New leaked documents reveal Israel uses airlines for intelligence operations
Prime Minister Benjamin Netanyahu in Jerusalem on 23 February (AFP)
Par MEE staff

Leaked documents confirm allegations that Israel uses its flag-carrier El Al airlines as cover for its intelligence agencies.

The documents, obtained by Al Jazeera Investigative Unit from South Africa's intelligence agency, support claims made on a 2009 South African television programme by a former El Al employee which prompted an emergency meeting between senior officials from both sides.

Israeli officials have denied the whistleblower’s claims.

The allegations first emerged in 2009 when a South African El Al employee, Jonathan Garb – who claimed to have been recruited by Israel's Shin Bet domestic security service while working for the airline - appeared on Carte Blanche, an investigative TV programme, and alleged that the airline was conducting security operations at the airport that were illegal under South African law.

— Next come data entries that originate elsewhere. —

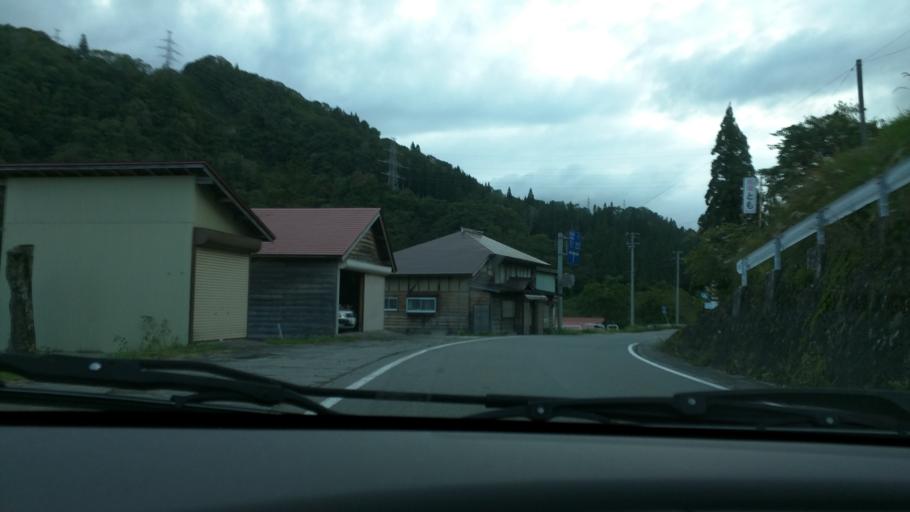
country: JP
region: Fukushima
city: Kitakata
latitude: 37.4384
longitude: 139.5275
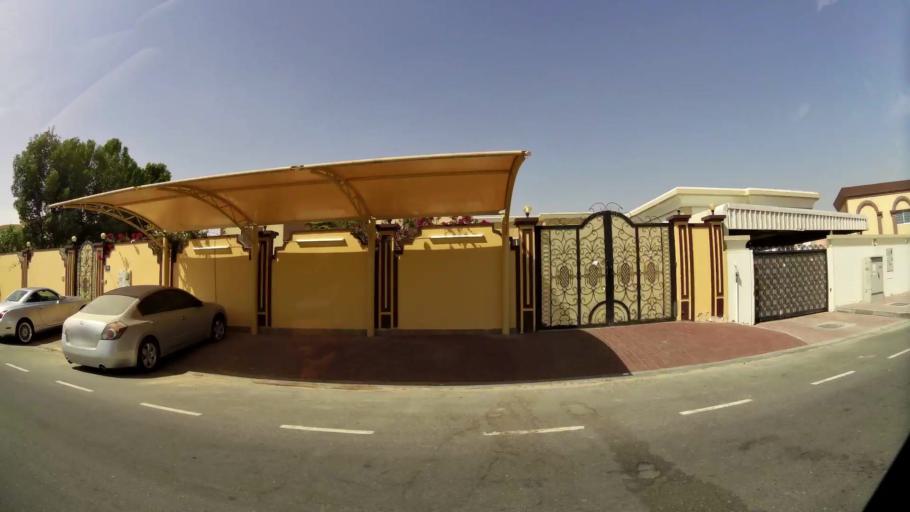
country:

The leaked secret document from South Africa's National Intelligence Agency, since incorporated into the State Security Agency, says Israeli intelligence agents posed as El Al employees, reported Al Jazeera.

Garb revealed that El Al security personnel recruited by Shin Bet were made to profile passengers "racially, ethnically, and even on religious grounds".

The programme reported that the spies conducted clandestine searches on the belongings of people they deemed suspect, in violation of South African law, which only authorises police, armed forces or personnel hired by the transport ministry to carry out such searches.

El Al employees also smuggled weapons licensed by the local Israeli embassy for use by the spies, the TV report said, according to Al Jazeera.

Garb's allegations prompted an emergency meeting between Israeli and South African spies and diplomats, as well as El Al and airport managers on 23 November of 2009, according to the leaked document, reported Al Jazeera.

The leaked documents also revealed that Canada's intelligence agency had written to the SSA and asked for "any findings or information" on Israel using the airline as "a front for clandestine operations", promising to treat such information "in strict confidence".

The Canadian communication noted that a private security company has also investigated the claims, and that its findings had been "in support" of the revelations made by Garb on TV, reported Al Jazeera.

Earlier this week, secret documents published by several media outlets revealed that Israeli PM Benjamin Netanyahu’s 2012 speech, in which he claimed Iran was just one year from making a nuclear bomb, had been contradicted by Israel's Mossad spy agency.

According to reports, Israel's Mossad spy agency found that Iran was "not performing the activity necessary to produce [nuclear] weapons."

The report was part of a massive cache of classified cables involving the world's top intelligence agencies – revelations the Guardian described as "one of the biggest spy leaks in recent times."

In a speech delivered before the UN General Assembly in September 2012, Netanyahu held up a cartoon of a bomb that featured a red line, which, he claimed, indicated that Iran would be able to produce a nuclear warhead within one year. 

At the time, he had said his information was based not on secret intelligence but on reports prepared by the International Atomic Energy Agency (IAEA).

Netanyahu's presentation came at a time when Israel's longtime ally, the United States, was trying to bring the Iranian nuclear file to the negotiating table.